I’m pretty sure I finished that first as well, so I started writing again. He came over and proofread it and there were a couple of places he wanted me to give more information, so I did that and went back to my writing. I did that for about 10 or 15 minutes until the last people finished up. Then he passed one more sheet out. It was a fill-in-the-blank about the article we had read, but it was pretty hard. I finished it and then glanced over to see that the boy next to me was on the first word and that the girls in front of me were on the second. Then one of the girls raised her hand and asked how to spell the word “reciprocate.”
The teacher wrote “recipricate” up on the board and everyone continued with the handout.
This gave me agita, but again, I took out my notebook and started writing. Then the teacher came over again. He crouched down, but before he could say anything I said, “Uhm. Isn’t “reciprocate” spelled with an “o?” He stood up, looked at it, and said, “An “o?” Where?” Then I said, “Uh. R-E-C-I-P-R-O-C-A-T-E?”
He looked at me and said, “No. I don’t think so.”
So, instead of dropping it, I got my dictionary out. It’s because I knew I was right. I looked it up and sure enough, “reciprocate.”
I showed him and he looked shocked, but he went up to the board and corrected it.
He didn’t seem offended or anything, which I guess is one of the signs of a good teacher.

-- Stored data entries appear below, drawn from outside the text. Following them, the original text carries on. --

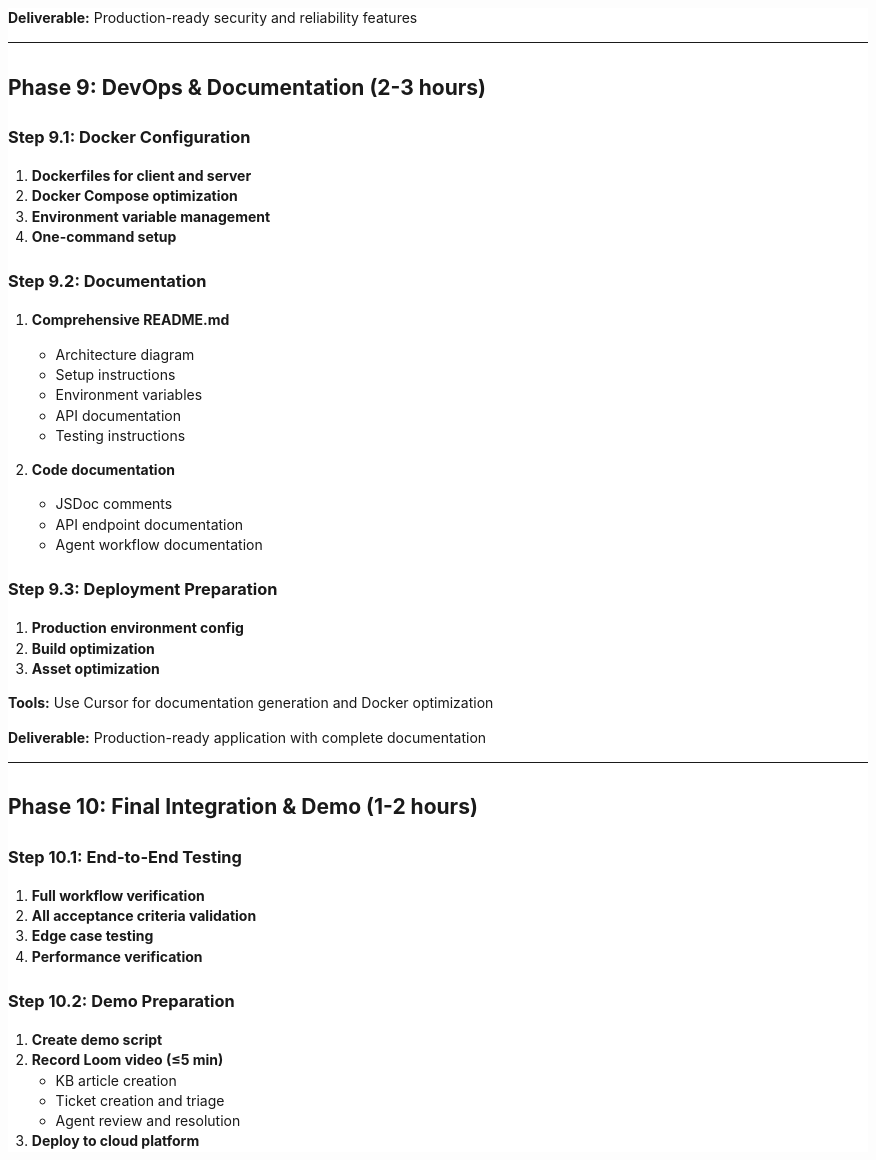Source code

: **Deliverable:** Production-ready security and reliability features

---

## Phase 9: DevOps & Documentation (2-3 hours)

### Step 9.1: Docker Configuration
1. **Dockerfiles for client and server**
2. **Docker Compose optimization**
3. **Environment variable management**
4. **One-command setup**

### Step 9.2: Documentation
1. **Comprehensive README.md**
   - Architecture diagram
   - Setup instructions
   - Environment variables
   - API documentation
   - Testing instructions

2. **Code documentation**
   - JSDoc comments
   - API endpoint documentation
   - Agent workflow documentation

### Step 9.3: Deployment Preparation
1. **Production environment config**
2. **Build optimization**
3. **Asset optimization**

**Tools:** Use Cursor for documentation generation and Docker optimization

**Deliverable:** Production-ready application with complete documentation

---

## Phase 10: Final Integration & Demo (1-2 hours)

### Step 10.1: End-to-End Testing
1. **Full workflow verification**
2. **All acceptance criteria validation**
3. **Edge case testing**
4. **Performance verification**

### Step 10.2: Demo Preparation
1. **Create demo script**
2. **Record Loom video (≤5 min)**
   - KB article creation
   - Ticket creation and triage
   - Agent review and resolution
3. **Deploy to cloud platform**
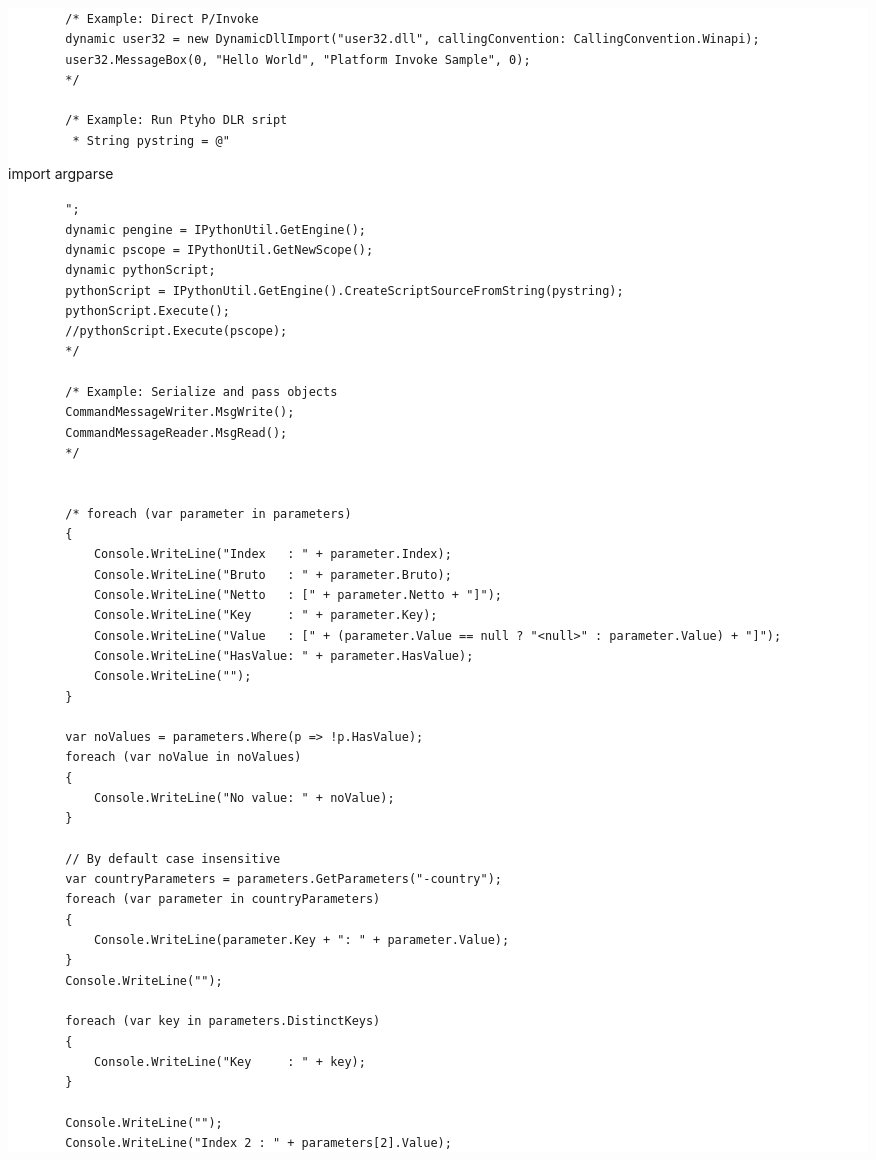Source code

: 
            /* Example: Direct P/Invoke
            dynamic user32 = new DynamicDllImport("user32.dll", callingConvention: CallingConvention.Winapi);
            user32.MessageBox(0, "Hello World", "Platform Invoke Sample", 0);
            */

            /* Example: Run Ptyho DLR sript
             * String pystring = @"
import argparse
                
            ";
            dynamic pengine = IPythonUtil.GetEngine();
            dynamic pscope = IPythonUtil.GetNewScope();
            dynamic pythonScript;
            pythonScript = IPythonUtil.GetEngine().CreateScriptSourceFromString(pystring);
            pythonScript.Execute();
            //pythonScript.Execute(pscope);
            */

            /* Example: Serialize and pass objects 
            CommandMessageWriter.MsgWrite();
            CommandMessageReader.MsgRead();
            */

            
            /* foreach (var parameter in parameters)
            {
                Console.WriteLine("Index   : " + parameter.Index);
                Console.WriteLine("Bruto   : " + parameter.Bruto);
                Console.WriteLine("Netto   : [" + parameter.Netto + "]");
                Console.WriteLine("Key     : " + parameter.Key);
                Console.WriteLine("Value   : [" + (parameter.Value == null ? "<null>" : parameter.Value) + "]");
                Console.WriteLine("HasValue: " + parameter.HasValue);
                Console.WriteLine("");
            }

            var noValues = parameters.Where(p => !p.HasValue);
            foreach (var noValue in noValues)
            {
                Console.WriteLine("No value: " + noValue);
            }

            // By default case insensitive 
            var countryParameters = parameters.GetParameters("-country");
            foreach (var parameter in countryParameters)
            {
                Console.WriteLine(parameter.Key + ": " + parameter.Value);
            }
            Console.WriteLine("");

            foreach (var key in parameters.DistinctKeys)
            {
                Console.WriteLine("Key     : " + key);
            }

            Console.WriteLine("");
            Console.WriteLine("Index 2 : " + parameters[2].Value);
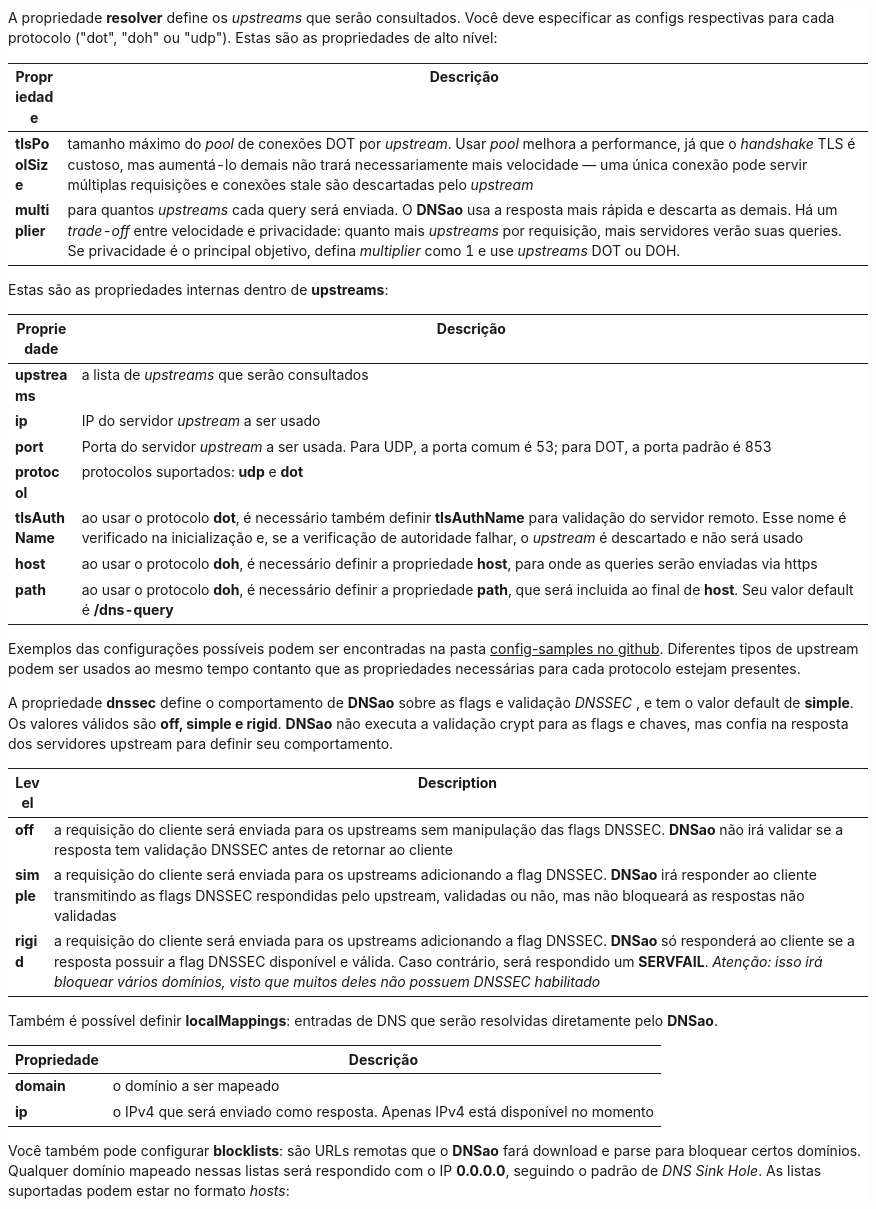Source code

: A propriedade **resolver** define os *upstreams* que serão consultados. Você deve especificar as configs respectivas para cada protocolo ("dot", "doh" ou "udp"). Estas são as propriedades de alto nível:

| Propriedade     | Descrição                                                                                                                                                                                                                                                                                                                      |
| --------------- | ------------------------------------------------------------------------------------------------------------------------------------------------------------------------------------------------------------------------------------------------------------------------------------------------------------------------------ |
| **tlsPoolSize** | tamanho máximo do *pool* de conexões DOT por *upstream*. Usar *pool* melhora a performance, já que o *handshake* TLS é custoso, mas aumentá-lo demais não trará necessariamente mais velocidade — uma única conexão pode servir múltiplas requisições e conexões stale são descartadas pelo *upstream*                     |
| **multiplier**  | para quantos *upstreams* cada query será enviada. O **DNSao** usa a resposta mais rápida e descarta as demais. Há um *trade-off* entre velocidade e privacidade: quanto mais *upstreams* por requisição, mais servidores verão suas queries. Se privacidade é o principal objetivo, defina *multiplier* como 1 e use *upstreams* DOT ou DOH. |

Estas são as propriedades internas dentro de **upstreams**:

| Propriedade     | Descrição                                                                                                                                                                                                                                |
| --------------- | ---------------------------------------------------------------------------------------------------------------------------------------------------------------------------------------------------------------------------------------- |
| **upstreams**   | a lista de *upstreams* que serão consultados                                                                                                                                                                                             |
| **ip**          | IP do servidor *upstream* a ser usado                                                                                                                                                                                                    |
| **port**        | Porta do servidor *upstream* a ser usada. Para UDP, a porta comum é 53; para DOT, a porta padrão é 853                                                                                                                                   |
| **protocol**    | protocolos suportados: **udp** e **dot**                                                                                                                                                                                                 |
| **tlsAuthName** | ao usar o protocolo **dot**, é necessário também definir **tlsAuthName** para validação do servidor remoto. Esse nome é verificado na inicialização e, se a verificação de autoridade falhar, o *upstream* é descartado e não será usado |
| **host** | ao usar o protocolo **doh**, é necessário definir a propriedade **host**, para onde as queries serão enviadas via https |
| **path** | ao usar o protocolo **doh**, é necessário definir a propriedade **path**, que será incluida ao final de **host**. Seu valor default é **/dns-query**  |

Exemplos das configurações possíveis podem ser encontradas na pasta [config-samples no github](https://github.com/vitallan/dnsao/tree/main/config-samples). Diferentes tipos de upstream podem ser usados ao mesmo tempo contanto que as propriedades necessárias para cada protocolo estejam presentes.

A propriedade **dnssec** define o comportamento de **DNSao** sobre as flags e validação *DNSSEC* , e tem o valor default de **simple**. Os valores válidos são **off, simple e rigid**. **DNSao** não executa a validação crypt para as flags e chaves, mas confia na resposta dos servidores upstream para definir seu comportamento.

| Level | Description |
| ----- | ----------- |
| **off** | a requisição do cliente será enviada para os upstreams sem manipulação das flags DNSSEC. **DNSao** não irá validar se a resposta tem validação DNSSEC antes de retornar ao cliente |
| **simple** | a requisição do cliente será enviada para os upstreams adicionando a flag DNSSEC. **DNSao** irá responder ao cliente transmitindo as flags DNSSEC respondidas pelo upstream, validadas ou não, mas não bloqueará as respostas não validadas |
| **rigid** | a requisição do cliente será enviada para os upstreams adicionando a flag DNSSEC. **DNSao** só responderá ao cliente se a resposta possuir a flag DNSSEC disponível e válida. Caso contrário, será respondido um **SERVFAIL**. *Atenção: isso irá bloquear vários domínios, visto que muitos deles não possuem DNSSEC habilitado* |

Também é possível definir **localMappings**: entradas de DNS que serão resolvidas diretamente pelo **DNSao**.

| Propriedade | Descrição                                                                     |
| ----------- | ----------------------------------------------------------------------------- |
| **domain**  | o domínio a ser mapeado                                                       |
| **ip**      | o IPv4 que será enviado como resposta. Apenas IPv4 está disponível no momento |

Você também pode configurar **blocklists**: são URLs remotas que o **DNSao** fará download e parse para bloquear certos domínios. Qualquer domínio mapeado nessas listas será respondido com o IP **0.0.0.0**, seguindo o padrão de *DNS Sink Hole*. As listas suportadas podem estar no formato *hosts*:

I thought he was gone for good, but he came back and asked me what I was writing. I couldn’t bring myself to say “a diary,” so I just handed him my finished worksheet and as soon as he glanced over it he stood up and told me to follow him.
He took me over to his desk and showed me a painting on his computer. He told me that he wanted me to describe it to the class in as much detail as I could when they finished the last worksheet.
He then let me awkwardly stand at the front of the class for about 10 minutes, giving no explanation to the rest of the kids.
After this experience, I am almost positive that I have been (probably correctly) labeled as the intelligent one who is somewhat socially challenged and secretive. As well as sarcastic and back-talky.
I’m slightly concerned about the rest of my classes with him, but I think it should be OK.
I just wonder how many lectures about being social and so on I’ll get from him by the end of the year.